Exercise objective -
Please state how many lines of the data contain "Link". The number by itself is enough.

Supplied material -
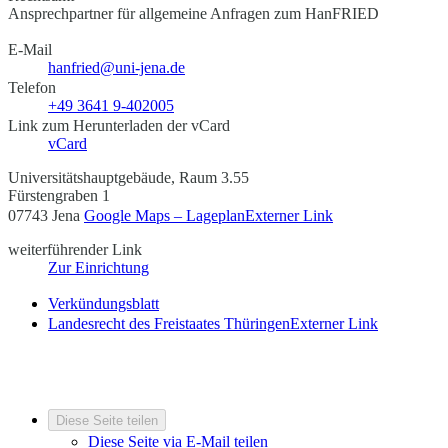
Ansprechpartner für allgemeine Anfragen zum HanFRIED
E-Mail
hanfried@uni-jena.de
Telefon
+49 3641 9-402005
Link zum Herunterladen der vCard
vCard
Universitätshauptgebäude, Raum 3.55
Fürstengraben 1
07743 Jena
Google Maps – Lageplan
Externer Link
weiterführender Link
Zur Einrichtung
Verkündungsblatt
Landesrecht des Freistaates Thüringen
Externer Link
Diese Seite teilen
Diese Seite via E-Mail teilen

Result of this task -
4